Following the most common steps in ISP, we define the static pipeline as the composition \(\begin{equation*} \Phi^{stat}_{Proc} := \Phi_{GC} \circ \Phi_{DN} \circ \Phi_{SH} \circ \Phi_{CC} \circ \Phi_{WB} \circ \Phi_{DM} \circ \Phi_{BL}, \end{equation*}\) mapping a raw sensor image to a RGB image. The static pipeline enables us to create (multiple) different views of the same raw sensor data by manually changing the configurations of the intermediate steps. Fixing the continuous features, but varying $\Phi_{DM}$, $\Phi_{SH}$ and $\Phi_{DN}$ results in the twelve different views visible further down in this post. For a detailed description of the static pipeline and its intermediate steps we refer to our formal companion.

The parametrized pipeline

For a fixed raw sensor image, the parametrized pipeline $\Phi^{\theta}_{Proc}$ maps from a parameter space $\Theta$ to a RGB image. The parametrized pipeline is differentiable wrt. the parameters in $\boldsymbol{\theta}$. This enables us to backpropagate the gradient from the output of the task model through the ISP back to the raw sensor image. You can find more details in our formal companion.

Gradients (top row) and generated views (bottom row) over time for the parametrized pipeline in order (demosaicing, color correction, sharpening, denoising, gamma correction) on the Raw-Microscopy dataset with a downstream ResNet task model. Note that compression of the video files for faster online viewing creates artifacts. Original, uncompressed image files can be accessed through the virtual lab log.
Gradients (top row) and generated views (bottom row) over time for the parametrized pipeline in order (demosaicing, color correction, sharpening, denoising, gamma correction) on the Raw-Drone dataset with a downstream U-Net++ task model. Note that compression of the video files for faster online viewing creates artifacts. Original, uncompressed image files can be accessed through the virtual lab log.

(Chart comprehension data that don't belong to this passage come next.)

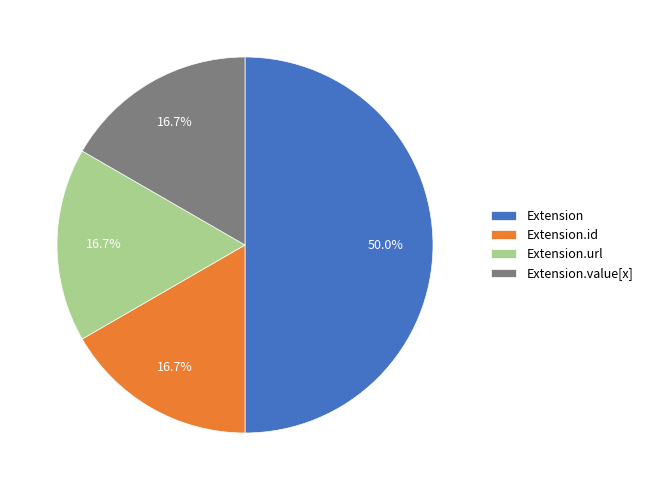

To the nearest percent, what is the difference between the Extension.url and Extension slice percentages?

33%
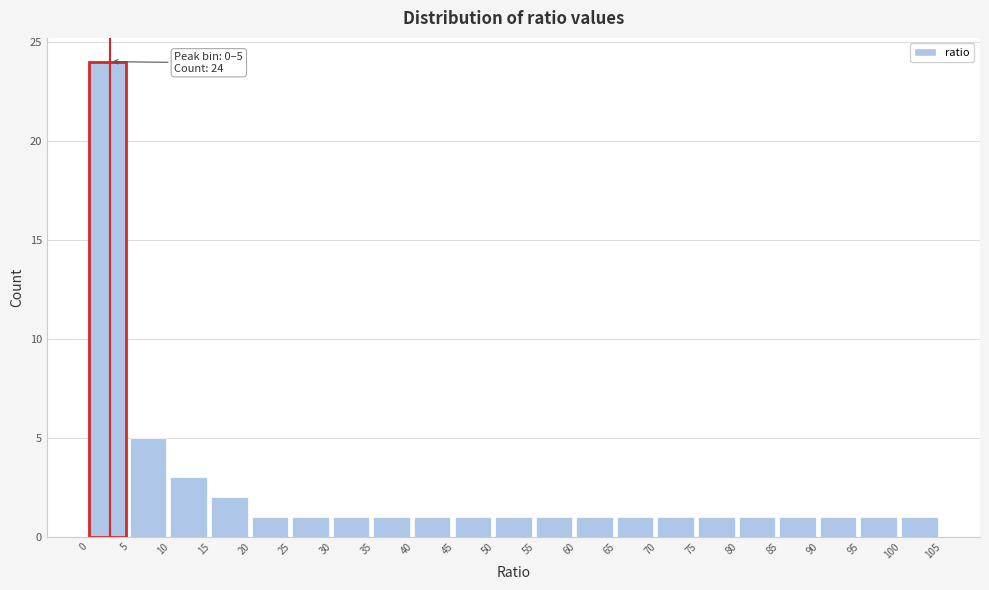

Over which range of the x-axis is the bar tallest?

0 to 5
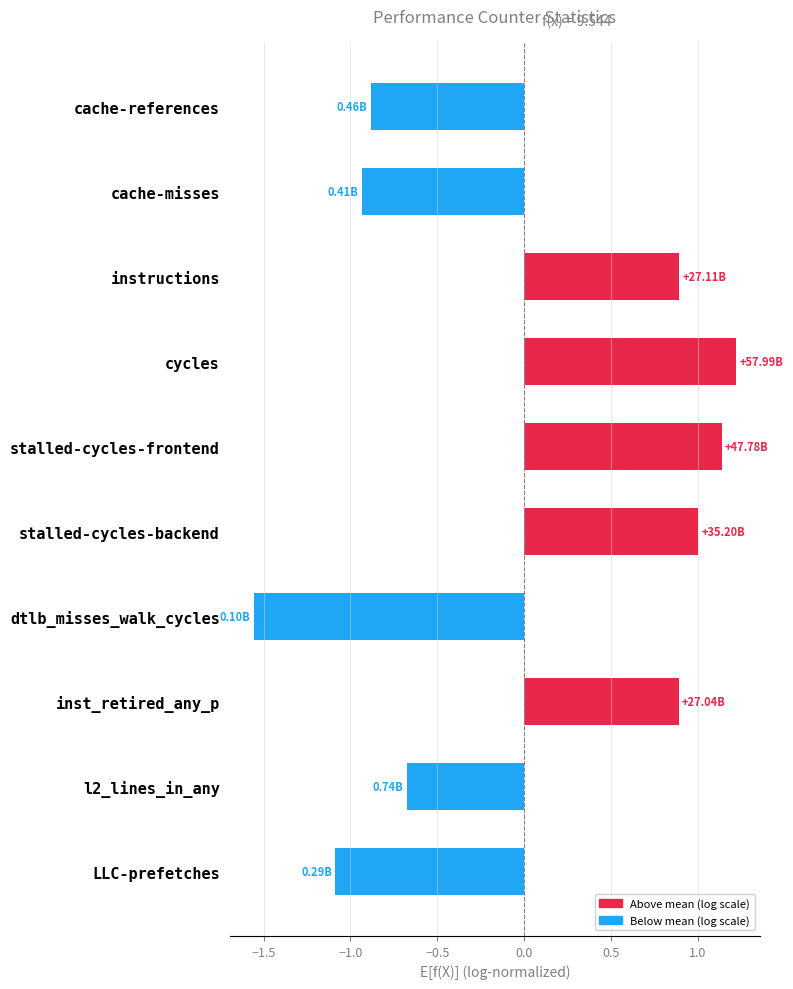

What is the label of the 2nd bar from the top?

cache-misses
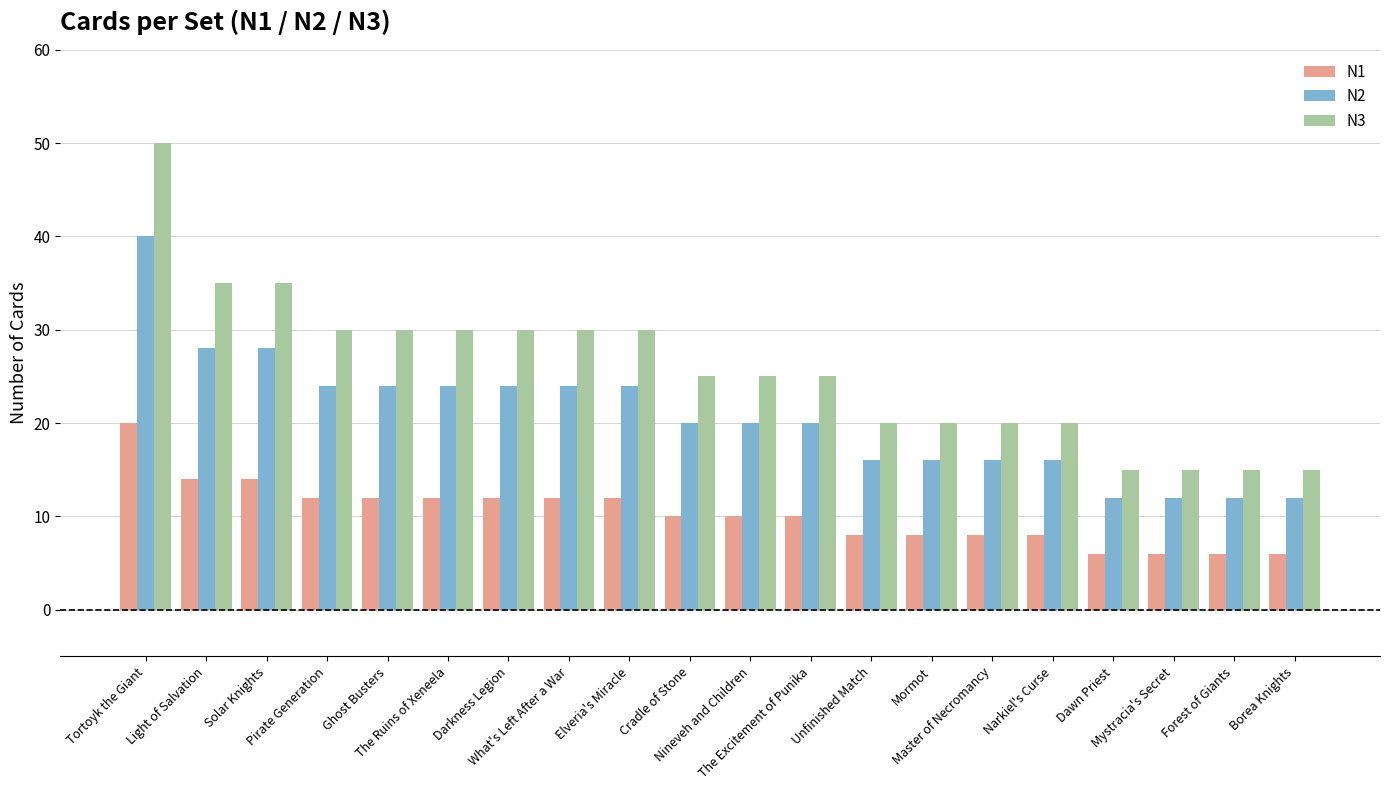

Where does the N2 series first go above 20?

Tortoyk the Giant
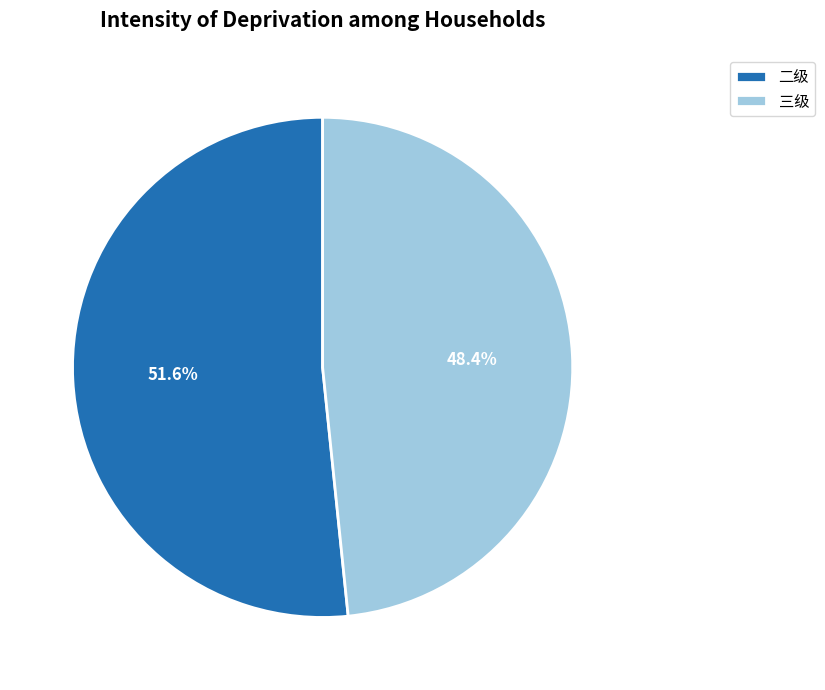

Which category has the smallest portion of the pie?

三级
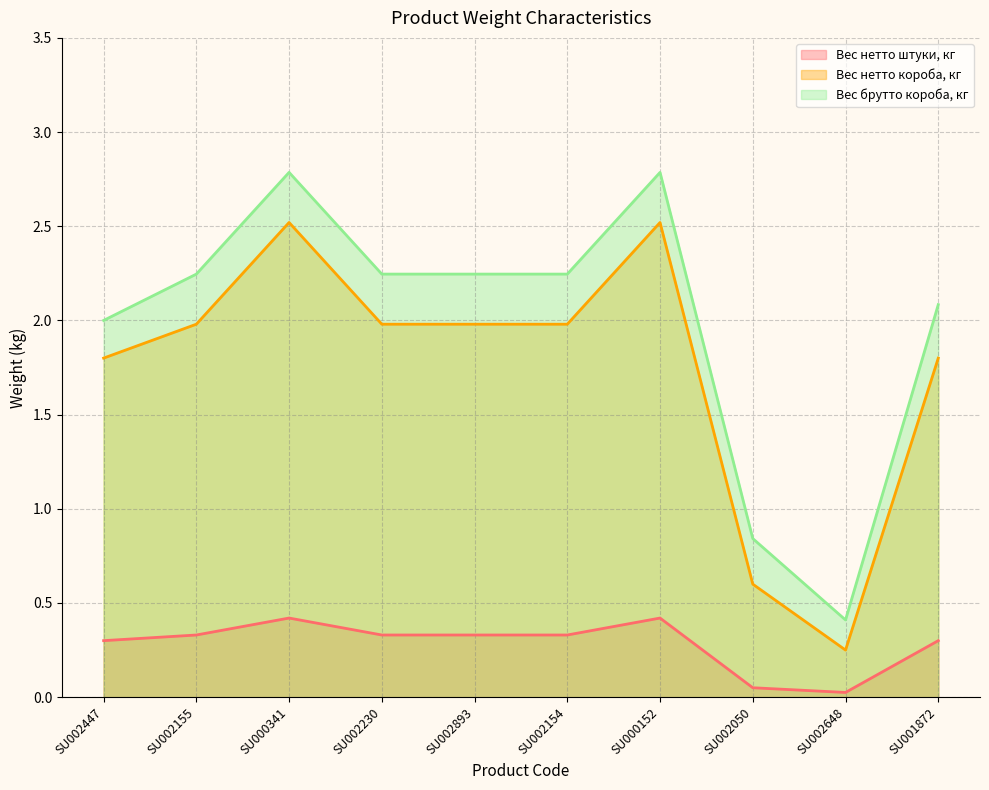

Does the chart have visible grid lines?

Yes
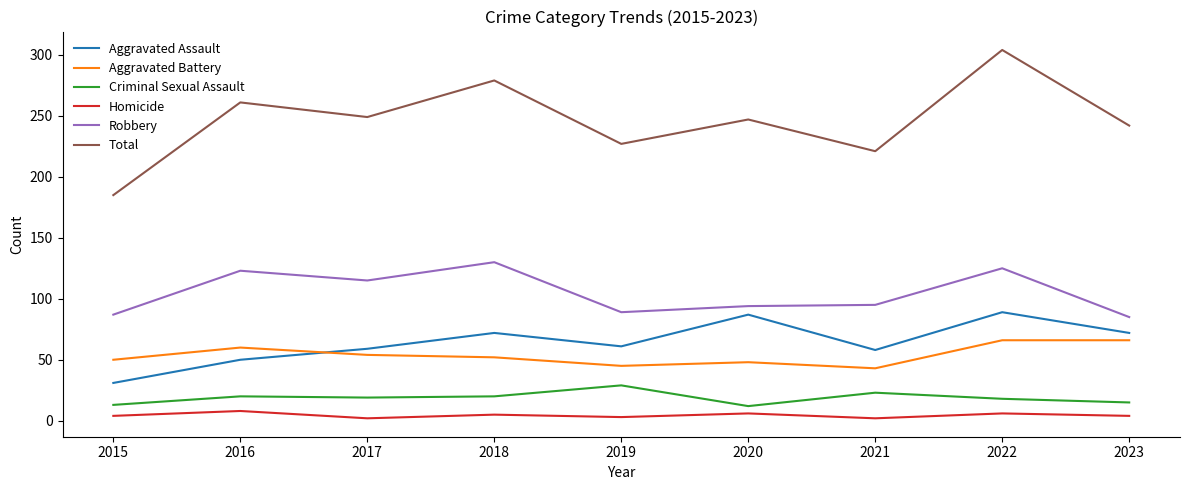

Is it true that Total equals 185 at 2015?

True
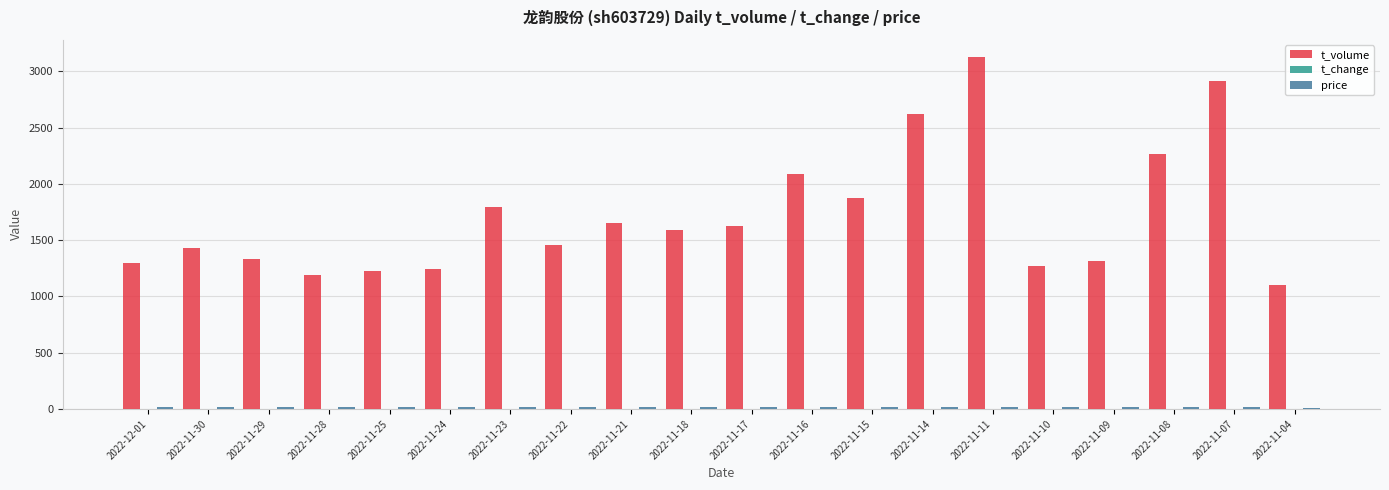

Which series changed the most between 2022-11-29 and 2022-11-15?

t_volume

With raw data and and a controllable processing pipeline in our hands we are able to do interesting things. We can synthesize different realistic views from our raw sensor data (like the ones shown above), perform hardware-drift forensics on machine learning model as well as customued image processing.

Resources

Data

Access

If you use our code you can use the convenient cloud storage integration. Data will be loaded automatically. We also maintain a copy of the entire dataset with a persistent and permanent identifier at Zenodo which you can find under identifier 10.5281/zenodo.5235536.

License

The data is published under a Attribution 4.0 International (CC BY 4.0) which allows liberal copying, redistribution, remixing and transformation. The authors bear all responsibility for the published data.

Code

Access

All code is available at the raw2logit repository.

License

The code is published under MIT license which permits broad commercial use, distribution, modification and private use.

Virtual lab log

We maintain a collaborative virtual lab log at this address. There you can browse experiment runs, analyze results through SQL queries and download trained processing and task models.


For better overview we include a map between the names of experiments in the paper and names of experiments in the virtual lab log:

Name of experiment in paper Name of experiment in virtual lab log
5.1 Controlled synthesis of hardware-drift test cases 1 Controlled synthesis of hardware-drift test cases (Train) , 1 Controlled synthesis of hardware-drift test cases (Test)
5.2 Modular hardware-drift forensics 2 Modular hardware-drift forensics
5.3 Image processing customization 3 Image processing customization (Microscopy), 3 Image processing customization (Drone)

Note that the virtual lab log includes many additional experiments.